_TEXTE DE LA PAGE_:
La faute en est d’abord à une erreur initiale sur le choix du sujet. Le roman historique, qui n’est pas un genre plus faux qu’un autre, et tous les genres littéraires sont faux, excepté l’élégie très simple et sans ornement, le roman historique n’intéresse qu’autant que l’époque où il est placé nous est assez connue déjà, et qu’autant que les événements qui s’y déroulent engagent une de nos passions et l’émeuvent très fortement.
Il faut que l’époque nous soit assez connue d’avance, parce que si elle ne l’est pas, le roman historique nous instruit trop pour nous émouvoir. Comme il nous révèle un monde ignoré, nous le prenons immédiatement pour un livre d’histoire, et, comme un livre d’histoire, nous l’interrogerons sur les pays, le climat, la topographie, les monuments, les usages, les mœurs et les costumes, et nous le lirons avec l’intérêt que nous apportons à un dictionnaire d’archéologie. C’en est un, certes, mais exclusif de « l’intérêt » proprement dit et contraire à celui-ci, et qui l’empêche de naître. L’enseignement nous divertit de l’émotion, et plus le livre nous instruit, moins il nous passionne. Quand l’émotion veut naître, nous l’écartons comme élément étranger à la curiosité qui nous occupe. Les personnages peuvent être intéressants, mais les détails inconnus complètement de nous et qu’on nous fait connaitre relèguent et repoussent les personnages. Il y a deux manières de nous intéresser ; on en a pris une, soit, mais il ne faut pas compter sur l’autre en même temps. Elles sont contraires. Le plaisir d’être instruit est fort, mais froid. Cette froideur studieuse ne s’accommodera pas de l’émotion romanesque et ne lui permettra pas de se produire. Quand nous connaissons déjà l’essentiel de ce que le roman met sous nos yeux, les détails nouveaux qu’il nous apporte nous amusent et nous occupent sans nous distraire et ils se mêlent notre émotion comme un léger surcroit d’intérêt et comme un ornement de l’ouvrage ; mais ils ne nous empêchent pas de nous livrer au roman lui-même ou au poème. C’est le cas d’Homère pour les Grecs, les Romains et nous ; c’est le cas de Virgile pour les Romains et nous ; c’est le cas des Martyrs pour nous. Ce n’est pas le cas de Salammbô, qui nous révèle un monde sur lequel nous n’avons aucune notion. Dès que nous l’avons ouvert, nous ne songeons qu’à apprendre Carthage ; et Salammbô, Matho et Narr’Havas, en tant que personnages de roman ou de drame, nous sont indifférents.
N’est-il pas vrai que les personnages qui intéressent le plus, pour lesquels, du moins, l’intérêt commence à naître dans Salammbô, sont Spendius et Hannibal enfant ? C’est que nous connaissons les Grecs, un peu, dont Spendius est ici comme le type, et que nous connaissons Hannibal et que ce qu’on nous dit de son enfance mystérieuse et déjà héroïque nous pique d’autant et nous attire. Par ces deux personnages, dont l’un n’est pas le principal et dont l’autre n’est qu’épisodique, le roman rentre dans les conditions nécessaires du roman historique. Par sa constitution générale et son caractère général il en sort.

_DONNÉES ENREGISTRÉES_:
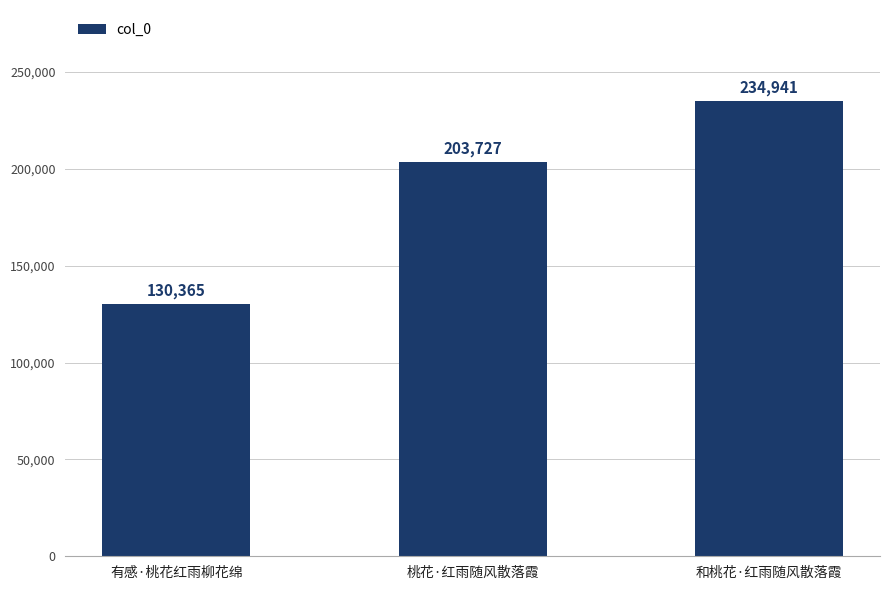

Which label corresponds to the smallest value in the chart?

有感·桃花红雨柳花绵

_ÉNONCÉ 1_: Expliquez, en une à trois phrases et d'après le texte sur le roman historique, pourquoi Spendius et Hannibal enfant sont les personnages de Salammbô qui suscitent le plus d'intérêt.
_ÉNONCÉ 2_: Recopiez le passage du texte sur le roman historique qui commence par les mots « La faute en » et s'arrête après « l’émeuvent très fortement. », en substituant « ode » à « élégie ».

_RÉSULTAT 1_: Nous connaissons un peu les Grecs, dont Spendius est ici comme le type, et nous connaissons Hannibal. Ce qu'on nous dit de son enfance mystérieuse et déjà héroïque nous pique d'autant et nous attire.

_RÉSULTAT 2_:
La faute en est d’abord à une erreur initiale sur le choix du sujet. Le roman historique, qui n’est pas un genre plus faux qu’un autre, et tous les genres littéraires sont faux, excepté l’ode très simple et sans ornement, le roman historique n’intéresse qu’autant que l’époque où il est placé nous est assez connue déjà, et qu’autant que les événements qui s’y déroulent engagent une de nos passions et l’émeuvent très fortement.